MARIANO RIVERA, RP, NEW YORK YANKEES
Here's what we'll tell our kids: He looked like an alien, and threw like a god. He had one pitch -- and with that one pitch, like David with one rock in a slingshot, he could fell any foe. With that one pitch he could escape any danger. With that one pitch he could intimidate any lineup. With that one pitch he won world titles. With that one pitch he pitched his way to the Hall of Fame. With that one pitch he performed surgery. With that one pitch he wrote poems. With that one pitch he sang songs. With that one pitch he saved souls and converted non-believers, and brought peace to the boroughs and joy to the masses. And we will not be exaggerating.

And it isn't like that paragraph is particularly complex. He uses the same sentence pattern nine or ten times, depending on how strictly you want to read it. Neel's just flat out exaggerating for the most part, a tall tale. But there's something about the earnestness with which he sells his description of Rivera, as well as the absolute belief in his pitch, whatever it may be. It reads so naturally, you can't help but believe it, so long as you can suspend your disbelief.

And that's the bitch of writing. The hardest thing is making it sound natural, almost as if you're conversing with someone, and they're just really, really quiet. The effortlessness is key. Think of those figures in our history we define as cool. What makes them cool is that they expend so little effort, that it's natural to them to do what they do. Think of athletes, making it so easy that it is almost natural. Think of any exemplar of a field, and what gets you is how natural they are, like they do what they were born to do.

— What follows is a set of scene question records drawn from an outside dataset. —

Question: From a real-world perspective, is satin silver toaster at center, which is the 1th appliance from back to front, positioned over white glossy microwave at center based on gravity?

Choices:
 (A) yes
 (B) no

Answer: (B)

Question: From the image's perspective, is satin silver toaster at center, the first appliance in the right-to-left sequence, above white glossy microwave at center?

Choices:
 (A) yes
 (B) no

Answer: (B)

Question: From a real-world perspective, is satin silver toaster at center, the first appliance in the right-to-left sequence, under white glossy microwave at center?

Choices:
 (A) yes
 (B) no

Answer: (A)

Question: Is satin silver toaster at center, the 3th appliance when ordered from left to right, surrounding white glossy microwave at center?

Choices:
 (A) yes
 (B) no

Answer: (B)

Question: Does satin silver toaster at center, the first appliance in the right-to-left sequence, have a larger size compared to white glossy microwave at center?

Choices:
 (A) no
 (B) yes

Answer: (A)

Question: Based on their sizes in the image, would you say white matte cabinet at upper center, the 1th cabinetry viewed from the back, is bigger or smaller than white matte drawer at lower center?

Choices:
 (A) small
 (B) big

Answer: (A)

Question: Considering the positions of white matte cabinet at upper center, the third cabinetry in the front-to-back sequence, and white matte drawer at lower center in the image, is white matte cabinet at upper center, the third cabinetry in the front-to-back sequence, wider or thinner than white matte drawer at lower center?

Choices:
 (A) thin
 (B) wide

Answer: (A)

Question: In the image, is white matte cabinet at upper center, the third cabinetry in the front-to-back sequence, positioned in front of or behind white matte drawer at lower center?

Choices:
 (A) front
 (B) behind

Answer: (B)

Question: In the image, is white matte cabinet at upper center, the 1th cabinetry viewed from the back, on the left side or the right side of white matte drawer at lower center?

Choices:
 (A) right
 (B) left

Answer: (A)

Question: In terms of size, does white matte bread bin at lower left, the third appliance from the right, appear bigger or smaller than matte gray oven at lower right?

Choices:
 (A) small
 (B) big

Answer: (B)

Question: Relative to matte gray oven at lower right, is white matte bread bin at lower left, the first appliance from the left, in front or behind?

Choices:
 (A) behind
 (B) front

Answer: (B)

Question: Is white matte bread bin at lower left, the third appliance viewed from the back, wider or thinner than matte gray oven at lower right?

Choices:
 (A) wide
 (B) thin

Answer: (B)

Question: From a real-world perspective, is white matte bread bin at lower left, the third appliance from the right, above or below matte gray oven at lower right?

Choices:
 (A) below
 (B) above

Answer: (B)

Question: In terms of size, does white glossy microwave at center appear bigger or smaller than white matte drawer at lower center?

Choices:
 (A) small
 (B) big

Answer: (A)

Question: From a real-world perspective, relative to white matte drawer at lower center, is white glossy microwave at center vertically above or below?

Not to say that there isn't a lot of effort involved. Oh, the effort. My cousin, R.Y., is hands down a pimp. And he's worked hard to get as comfortable as he can around women. Lots of effort expended in wining and dining them. And now, it's like he's natural. He told me one day, while in the mall, he was chatting up some girls (I can't call them women because he told me their age), and people stopped because they were amazed at how natural he was at this. One person actually told him she'd never seen an Asian guy holla at girls the way he did. (A bit of a tangent, but I'm proud of R.Y., and even though he'll probably never read this, I still have to give him a shoutout.)

It's strange, making it so natural only after years of working your ass off, then pretending not to care that you put in all that time and effort. And I think, ultimately, that's what we're all attempting to head towards. We're all good at something, but we all also have to work at it. And is it enough to do that one thing as best you can, or to try to improve yourself with other things? I admire G.B.'s ability to develop code, tossed out with ease and flair. G.B. admires my ability to write a story, tossed out with ease and flair. We have plans to train each other (in almost diametrically opposed fields), but as much as I believe I can teach him to "find his voice" (a fucking misnomer of a phrase, and one that I despise, and probably fodder for another entry in the future), and he believes he can train me to understand "pointers" (another fucking misnomer), neither of us will become naturals, because there's no passion.

It's giving yourself up to something so wholly, because that thing grips you and won't let go, and you refuse to let it go, and you're locked in a simultaneous death grip, and you start laughing because you wouldn't be doing anything else in the world. And over time, because you work at it, it gets easier and easier, until it becomes a part of you, melds with your soul. You perform your task, and it seems so natural, until one day, you can no longer perform at that natural level for whatever reason. It happens to everyone, and everything. That's what really tasks you, whether or not you can let go gracefully. But no one ever thinks of that. They just do whatever they do, and do it naturally, for as long as they can.

Damn it, I swear I was trying to make this more inspirational and/or funny.